The popular misconception that elite Romans usually spoke in Greek among themselves is the result of several factors. Firstly, there are a few elite Roman writers who did write in Greek. For instance, the Roman emperor Marcus Aurelius (lived 121 – 180 AD) famously wrote his Meditations in Greek. Similarly, the surviving writings of the Roman orator Claudius Aelianus (lived c. 175 – c. 235 AD) are all in Greek. These writers, however, represent exceptions and not the rule.
Secondly, Greek really was the everyday spoken language of most people, especially the educated elites, in the eastern part of the Roman Empire. Indeed, nearly every major writer from the eastern part of the Roman Empire whose writings have survived wrote in Greek. These people, though, were not of Roman descent and their cultures significantly differed from the culture of Roman Italy.
ABOVE: Map from Wikimedia Commons showing areas throughout the eastern Mediterranean where Greek was predominately spoken. Greek really was the lingua franca of the eastern Mediterranean, but that does not mean native Romans from Italy like Cicero and Caesar normally conversed in it.
For instance, the surviving writings of the biographer and Middle Platonist philosopher Ploutarchos (lived c. 46 – c. 120 AD), who lived in the Roman Empire and was a Roman citizen, are all in Greek. That is because Ploutarchos was Greek who was born in the Greek city of Chaironeia in Boiotia and lived nearly his entire life in Greece. The fact that native Greek-speakers in the east normally spoke Greek does not prove that elite Romans in the west, who were native speakers of Latin, would have normally spoken Greek also.
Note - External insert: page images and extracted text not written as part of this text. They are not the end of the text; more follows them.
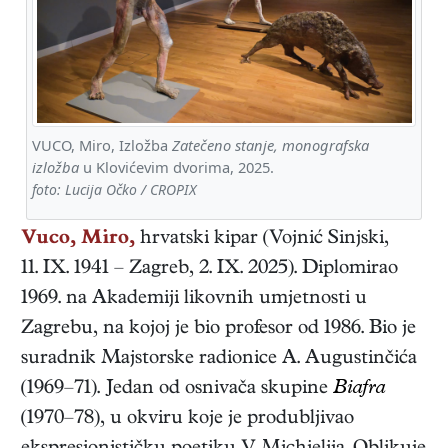
VUCO, Miro, Izložba
Zatečeno stanje, monografska
izložba
u Klovićevim dvorima, 2025.
foto: Lucija Očko / CROPIX
Vuco, Miro,
hrvatski
kipar
(
Vojnić Sinjski
,
11. IX. 1941
–
Zagreb
,
2. IX. 2025
). Diplomirao
1969. na Akademiji likovnih umjetnosti u
Zagrebu, na kojoj je bio profesor od 1986. Bio je
suradnik Majstorske radionice A. Augustinčića
(1969–71). Jedan od osnivača skupine
Biafra
(1970–78), u okviru koje je produbljivao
Thirdly, many Roman aristocrats did know Greek and did occasionally use it. I have already mentioned how the Roman orator Cicero sometimes uses words or phrases from Greek in his writings. Similarly, Ploutarchos records in his Life of Julius Caesar that, when Caesar crossed the Rubicon on 10 January 49 BC, he shouted out a line from the Greek comic playwright Menandros: “Ἀνερρίφθω κύβος” (anerríphthō kýbos; literally: “Let the die be cast!”) Ploutarchos specifically records that Caesar quoted the line in the original Greek. Despite this, the Latin translation of the line has become more famous: “Alea iacta est.”
Nonetheless, using Greek occasionally is very different from using Greek “most of the time.” We have plenty of evidence that elite, educated Romans occasionally spoke in Greek, but you have to realize that there is a huge difference between Caesar having (at least supposedly) quoted a two-word phrase from Menandros in Greek when he crossed the Rubicon and Caesar speaking in Greek on a regular, daily basis.
ABOVE: Illustration of Julius Caesar crossing the Rubicon from 1849, published in a book by the children’s author Jacob Abbott
Conclusion
It turns out I (and Lindybeige and a bunch of other people) made a mistake. Elite, educated Romans normally spoke Latin. This goes to show that even debunkers sometimes need to be debunked. We all make mistakes, but the important thing is that we learn from them. Sometimes, we have to be willing to correct ourselves.
Without going into detail here, it only makes sense that Romans were bilingual, especially trades men, philosophers, scientists, researchers, politicians etc. I would assume your every day soldier or a drunkard in the slums of Rome would not speak Greek, however, anyone with a formal education, usually by Greek Orators, would speak and sometimes communicate with each other in fluent Greek. Latin itself is a blend of Greek and Etruscan (I might be wrong here), and Romans were well aware of this; they did not shy away from the influence of Greek in their language or culture. It is a common mistake to think that Rome or Athens or Massalia or any other city was isolated from each other. Even up to this day in Southern Italy there are peoples who speak Greek, 2500+ years later with a Doric dialect! Consider how amazing that is.
Rome did not become a world power out of nowhere. It was a small city state that probably at some point it was a Hellenistic city-state, just like so many others.